Pero primero les contaré mis traumas, ¿Que hago cuando ocurre un gol? Admito que muchas veces grito y hasta pierdo la compostura cuando ocurre un gol. Conozco a mi hijo, se coloca ambas manos en la cintura, le veo la carita de frustración y siento en mi corazón esa sensación de culpa, pero nada como fan #1 sigo dándole “refuerzo positivo” para que siga con el mismo ímpetu que comenzó el partido. ¿Y que tal si se lesiona? Mira que mi hijo a recibido golpes de todas clases, los pads calientes, los sobitos para el dolor, el hielo y miles de remedios los he utilizado. Al fin y al cabo muchos ni funcionan pero aun así estoy convencida de que lo van aliviar. ¿Y cuándo se fractura algo? Tengo un master degree en cómo manejar fracturas de dedos, créanme que tengo muchaaaaa experiencia en fracturas. ¿que me dicen cuando un jugador “sin querer” atropella a mi lindo portero? ¡Esto no se vale, no he infartado de milagro!

Pero no olviden, ¡los benditos penales!

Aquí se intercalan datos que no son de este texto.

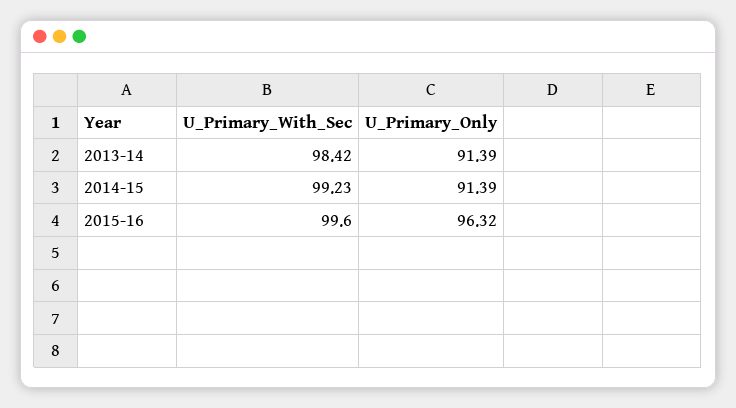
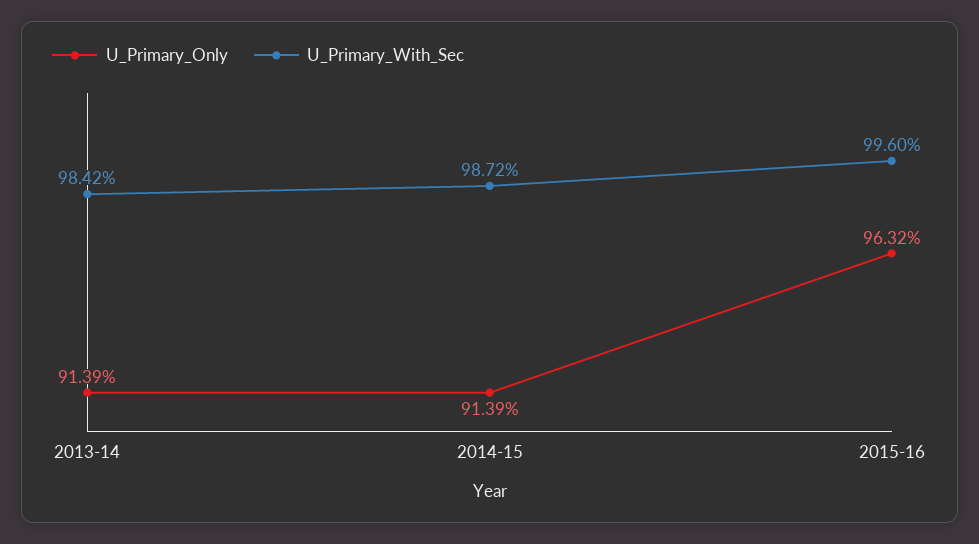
  {
    "U_Primary_With_Sec": {
      "2013-14": 98.42,
-     "2014-15": 99.23,
+     "2014-15": 98.72,
      "2015-16": 99.6
    },
    "U_Primary_Only": {
      "2013-14": 91.39,
      "2014-15": 91.39,
      "2015-16": 96.32
    }
  }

Hablando con mis compañeras madres de porteros la mayoría coincidimos que el momento más tenso en esta posición son los penales, nos da taquicardia, nos comemos las uñas (no importa si son acrílicas) lloramos, gritamos. ¡OMG es algo terrible no apto para cardiacos! Pero aun así sobrevivimos, ¿que me dicen cuando pierden un juego en que el gol bien bobito hizo la diferencia entre ganar o perder? Ahí tenemos que utilizar nuestra psicología barata para animarlo y manejar este momento de culpa y frustración. ¡Créame no es fácil!

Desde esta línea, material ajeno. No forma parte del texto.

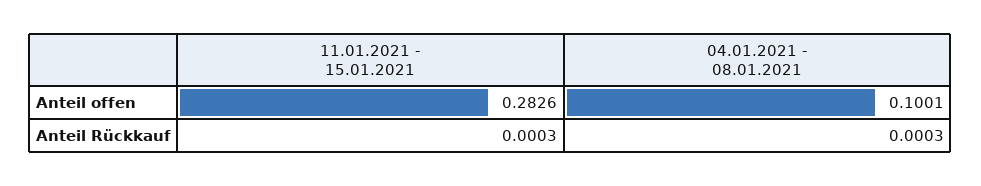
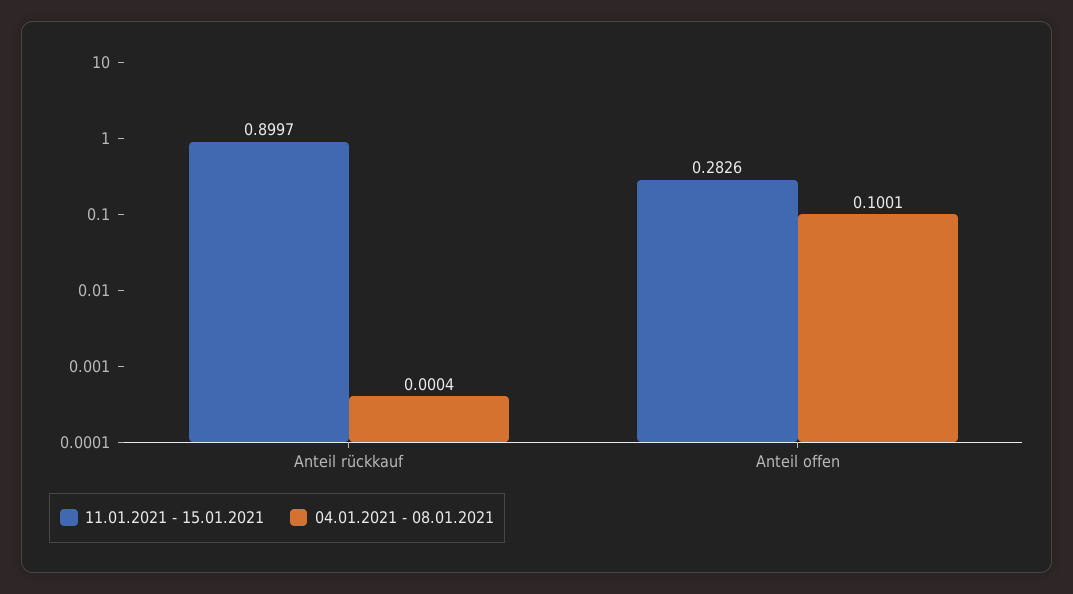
  {
    "11.01.2021 - 15.01.2021": {
      "Anteil offen": 0.2826,
-     "Anteil Rückkauf": 0.0003
+     "Anteil Rückkauf": 0.8997
    },
    "04.01.2021 - 08.01.2021": {
      "Anteil offen": 0.1001,
-     "Anteil Rückkauf": 0.0003
+     "Anteil Rückkauf": 0.0004
    }
  }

Pensarán, ¡no quiero que mi hijo sea portero! Tranquilos. Les diré que esta posición tiene unas satisfacciones muy grandes. Mi hijo es muy analítico, eso lo heredo de su papá, es muy calmado, eso también lo heredo de su papá y tiene unas habilidades que no todo los jóvenes de su edad poseen. Ha desarrollado agilidad, fortaleza y ha sabido manejar los momentos de mucha presión tomando las mejores decisiones. ¿Que me dicen del orgullo más grande cuando detiene un penal? Esto es la mejor sensación que una soccermom puede tener. Se me infla el pecho de tan solo pensarlo y más aún cuando algún papá del equipo contrario lo felicitan por su buen desempeño. Las medallas y los trofeos pasan a un segundo plano cuando vemos la cara de satisfacción de un trabajo bien realizado.
Vieron que ser madre de portero no es fácil, ni tía de portero tampoco lo es.

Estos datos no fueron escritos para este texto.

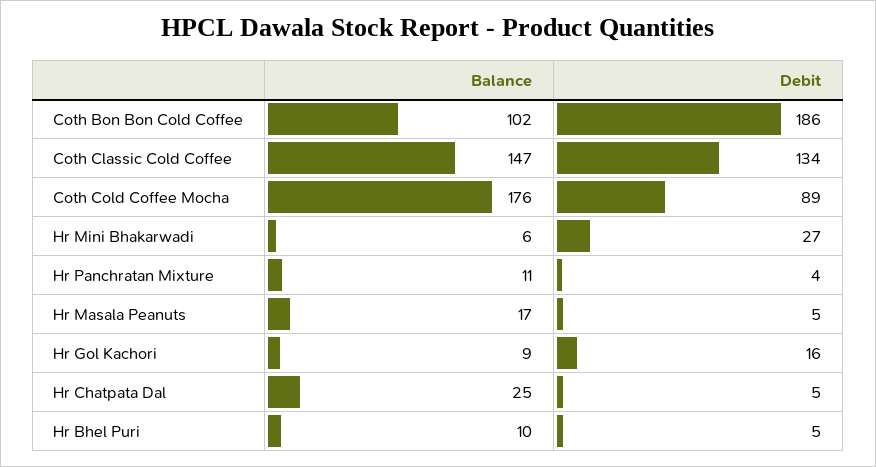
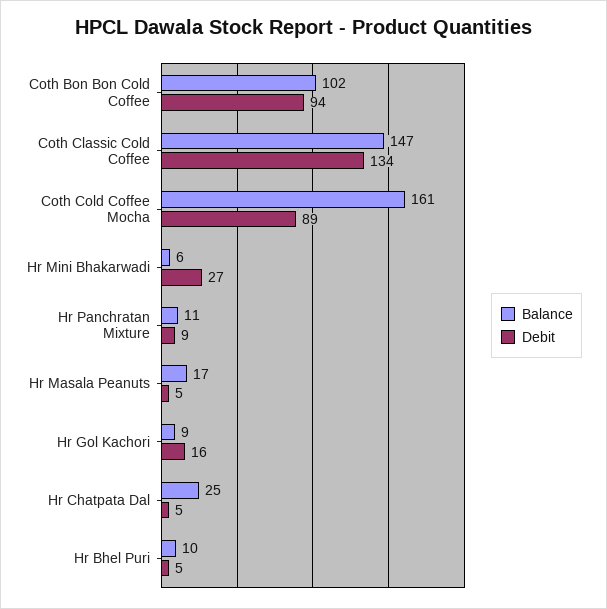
  {
    "Balance": {
      "Coth Bon Bon Cold Coffee": 102,
      "Coth Classic Cold Coffee": 147,
-     "Coth Cold Coffee Mocha": 176,
+     "Coth Cold Coffee Mocha": 161,
      "Hr Mini Bhakarwadi": 6,
      "Hr Panchratan Mixture": 11,
      "Hr Masala Peanuts": 17,
      "Hr Gol Kachori": 9,
      "Hr Chatpata Dal": 25,
      "Hr Bhel Puri": 10
    },
    "Debit": {
-     "Coth Bon Bon Cold Coffee": 186,
+     "Coth Bon Bon Cold Coffee": 94,
      "Coth Classic Cold Coffee": 134,
      "Coth Cold Coffee Mocha": 89,
      "Hr Mini Bhakarwadi": 27,
-     "Hr Panchratan Mixture": 4,
+     "Hr Panchratan Mixture": 9,
      "Hr Masala Peanuts": 5,
      "Hr Gol Kachori": 16,
      "Hr Chatpata Dal": 5,
      "Hr Bhel Puri": 5
    }
  }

Pero aun así lo importante es hacerle entender a nuestros hijos que primero que el éxito, las medallas y los reconocimientos, e independientemente sea la posición que juegue o lo que desee hacer en la vida, su prioridad debe ser que disfrute y ame lo que decida hacer. Y sobre todo que SEA FELIZ primero. Esto es lo que debemos inculcar en ellos. Así que siéntase muy orgullosa de ser madre de un deportista porque el triunfo de ellos son el resultado de mucho trabajo y mucho sacrificio. Claro que si de eso no tengo duda.